Researcher Luca Turin, of the Massachusetts Institute of Technology (MIT), believes evidence supporting the idea that the vibrational mode of atoms in molecules can be sensed by olfactory nerves. He thinks the brain interprets the differences of subtle shifts that affect even the nature of existence at the quantum level.
He first broached the idea in 1996 and it was roundly dismissed.
Now, although the idea is still controversial, physicists gathering at the meeting of the American Physical Society (APS) in Dallas report that it might be true. If it is, the electrons are losing infinitesimal packages of data—the quanta—in the form of energy.
Mysterious process
Some of the scientists at the APS meeting think that experiments could be conducted using an apparatus composed of exceedingly thin wires that can reveal when electrons actually shift onto proteins within the nose. They believe that molecules defined as “odor molecules” may well absorb those quanta and signal their existence.
What must be done, they claim, is an artificial smart nose that’s much better than any existing chemical sensor must be constructed.
Researchers already know how molecules detected by the olfactory senses translate that information into a form recognizable and identifiable by the brain. But how such a molecule is singled out and recognized in the first place remains a mysterious process.
Vibrational modes
Turin’s landmark work in 1996 suggested “vibrational modes” of an odorant were its signature and that the process of detection and identification was tied up in the quanta itself. In essence, Turin argued, molecules are virtually a collection. He drew an analogy of the molecules as atoms lined up on a spring. When subjected to the right frequency—in his view a quantum—the spring will vibrate and that is what the olfactory process detects.

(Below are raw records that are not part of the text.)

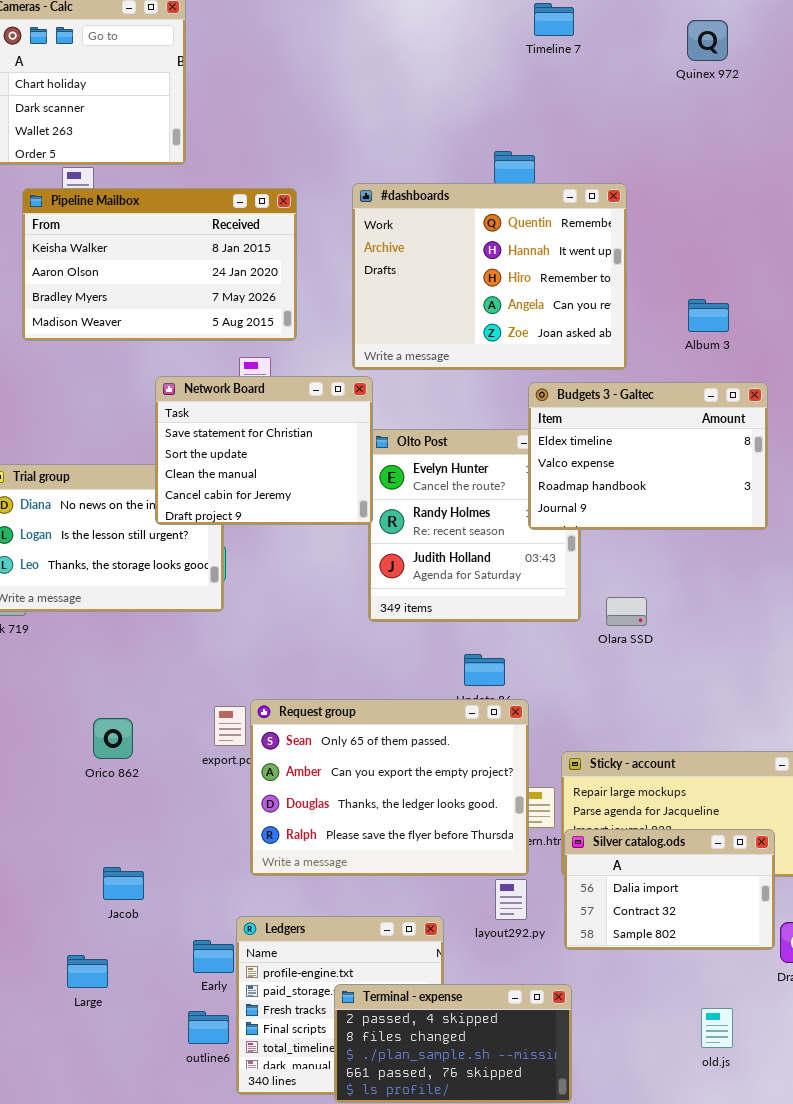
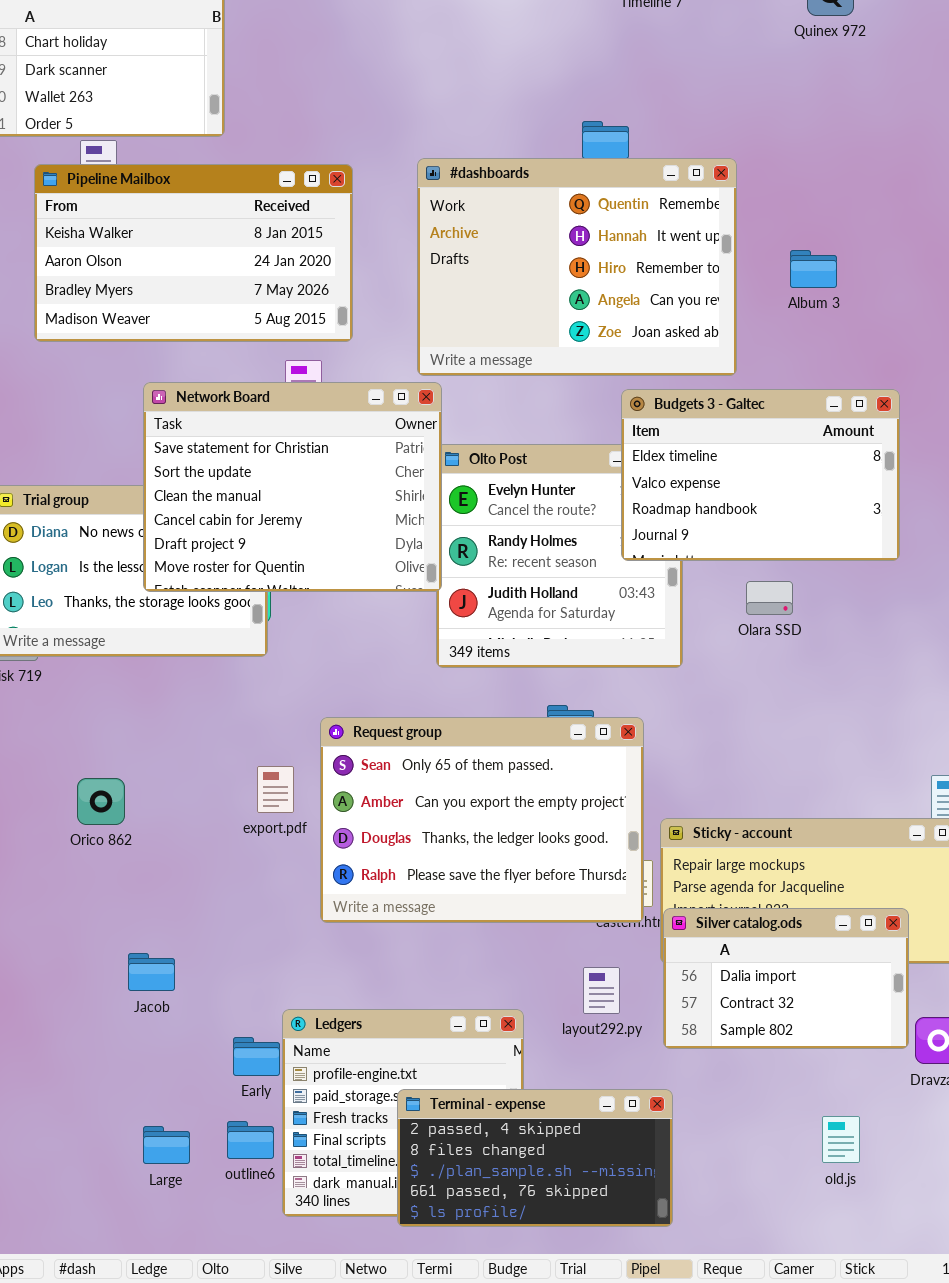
Album 3: [688,299,729,332] -> [790,250,837,288], moved
Network Board: [155,376,373,525] -> [143,382,442,592], resized
Olara SSD: [606,597,647,626] -> [746,581,793,615], moved
Request group: [250,699,529,876] -> [320,717,644,923], moved
Orico 862: [93,718,133,759] -> [77,778,125,825], moved
Large: [67,955,108,988] -> [143,1126,190,1164], moved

“It’s a very interesting idea,” Jennifer Brookes a University College London researcher based at MIT told BBC News. “There’s all sorts of interesting biological physics that implement quantum processes that’s cropping up.”

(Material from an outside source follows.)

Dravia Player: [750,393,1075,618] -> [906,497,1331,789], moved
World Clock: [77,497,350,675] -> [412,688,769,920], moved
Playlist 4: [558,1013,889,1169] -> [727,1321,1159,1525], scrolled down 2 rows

While Turin’s idea has been debated vigorously over the years, the recent reports at the APS meeting reviewing experimental findings makes the idea more plausible.
Another piece of research that impressed the physics community was a paper Turin published that revealed flies can detect the difference between molecules that have just one atom of hydrogen that’s changed.
Using his spring analogy again, Turin explained that the vibrational frequency was lowered by the change and the flies reacted to it.
Theory gaining respect
Speaking to BBC News about Turin’s work, Dr. Andrew Horsfield of Imperial College London said, “There’s still lots to understand, but the idea that it cannot possibly be right is no longer tenable really. The theory has to at least be considered respectable at this point.”
Horsfield is attempting to discover how the so-called vibration could be measured. He and his colleagues have used nanowires to effect electron transfers in a bid to perfect the “electronic noses” needed to detect the molecules and link it to a quantum.
Brookes concurs with Horsfield and said as much in the paper she presented at the meeting. She asserted the theory of smell, linked to vibration in a quantum physics sense, is reasonable.
“I believe it’s time for the idea to develop and for us to get on with testing it,” she said. “Mathematically, the theory is robust, and even if it’s not happening in smell, it’s interesting to think it might be a discriminatory process in nature in other ways.”
Other researchers are investigating that other senses too may be linked into or affected by the quanta. Those senses include taste and sight.
In the end it’s possible that everything is actually affected, influenced, or strongly linked into the quanta. Work by other researchers over the past decade has suggested the human mind itself may have strong links to it.